L’Express, 10 mars 2022, par Delphine Peras
Psychiatre à Lyon, où il est né en 1959, Emmanuel Venet taquine aussi la muse de longue date : entre un Précis de médecine imaginaire, des fictions extra telles que Rien et Marcher droit, tourner en rond, ou encore ses inclassables Observations en trois lignes, voilà un écrivain qui cultive allègrement le mélange des genres. C’est particulièrement le cas avec ce nouveau roman (autobiographique ?) au découpage atypique – 91 courts chapitres en référence à Chiendent, de Raymond Queneau. Son narrateur revient sur l’année 1981, celle de ses vingt-deux ans, du 1er janvier au 31 décembre, et sur sa lecture iconoclaste des mythes gréco-romains qu’il découvre alors.

DONNÉES FOURNIES:
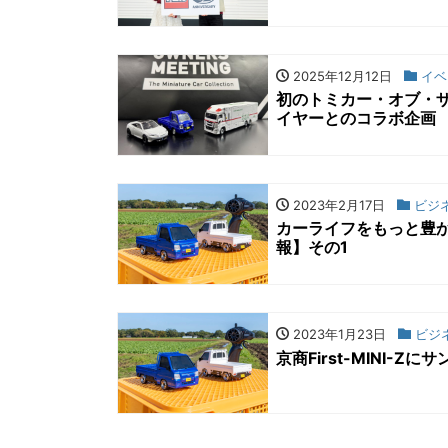
2025年12月12日
イベ
初のトミカー・オブ・ザ
イヤーとのコラボ企画
2023年2月17日
ビジ
カーライフをもっと豊か
報】その1
2023年1月23日
ビジ
京商First-MINI-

CONSIGNE 1:
Pour chaque affirmation, indiquez par oui ou par non si elle concorde avec l'article sur Emmanuel Venet, en citant mot pour mot les termes décisifs de l'article. (a) Emmanuel Venet est né à Lyon en 1959. (b) Le nouveau roman est divisé en 91 courts chapitres. (c) Le narrateur revient sur l'année de ses trente ans.
CONSIGNE 2:
Mettez à jour le passage de l'article sur Emmanuel Venet allant de « L’Express, 10 mars » jusqu'à « qu’il découvre alors. » inclus, en remplaçant « Lyon » par « Marseille ».
CONSIGNE 3:
Rédigez la suite de l'article sur le nouveau roman d'Emmanuel Venet, à partir de sa dernière phrase.
Les enregistrements constituent un matériau à part, distinct de l'article.

RÉPONSE RÉDIGÉE 1:
(a) Oui : « Psychiatre à Lyon, où il est né en 1959 ».
(b) Oui : « 91 courts chapitres en référence à Chiendent, de Raymond Queneau ».
(c) Non : « celle de ses vingt-deux ans ».

RÉPONSE RÉDIGÉE 2:
L’Express, 10 mars 2022, par Delphine Peras
Psychiatre à Marseille, où il est né en 1959, Emmanuel Venet taquine aussi la muse de longue date : entre un Précis de médecine imaginaire, des fictions extra telles que Rien et Marcher droit, tourner en rond, ou encore ses inclassables Observations en trois lignes, voilà un écrivain qui cultive allègrement le mélange des genres. C’est particulièrement le cas avec ce nouveau roman (autobiographique ?) au découpage atypique – 91 courts chapitres en référence à Chiendent, de Raymond Queneau. Son narrateur revient sur l’année 1981, celle de ses vingt-deux ans, du 1er janvier au 31 décembre, et sur sa lecture iconoclaste des mythes gréco-romains qu’il découvre alors.

RÉPONSE RÉDIGÉE 3:
On passe ainsi des corvées de l’étudiant en médecine dans le service d’un professeur pédant, à l’épopée de Thésée ; des déboires amoureux du carabin avec la belle Alexia, aussi experte en ulcères gastroduodénaux que littéraire et cinéphile, au fratricide entre Romulus et Rémus – intermèdes antiques parfois difficiles à suivre. Mais la plume alerte de l’auteur, versé dans l’autodérision et la facétie, l’emporte à propos de ces soirées arrosées au pouilly-fumé, où un libraire s’amuse à établir « la liste mouvante des cent plus beaux livres de langue française » ; des contempteurs ridicules de Mitterrand ; des portraits de praticiens et de patients pas piqués des hannetons. Et surtout quand elle parle d’amour, de désir, d’illusions tenaces. Le tout sous les auspices de Proust comme de l’Oulipo.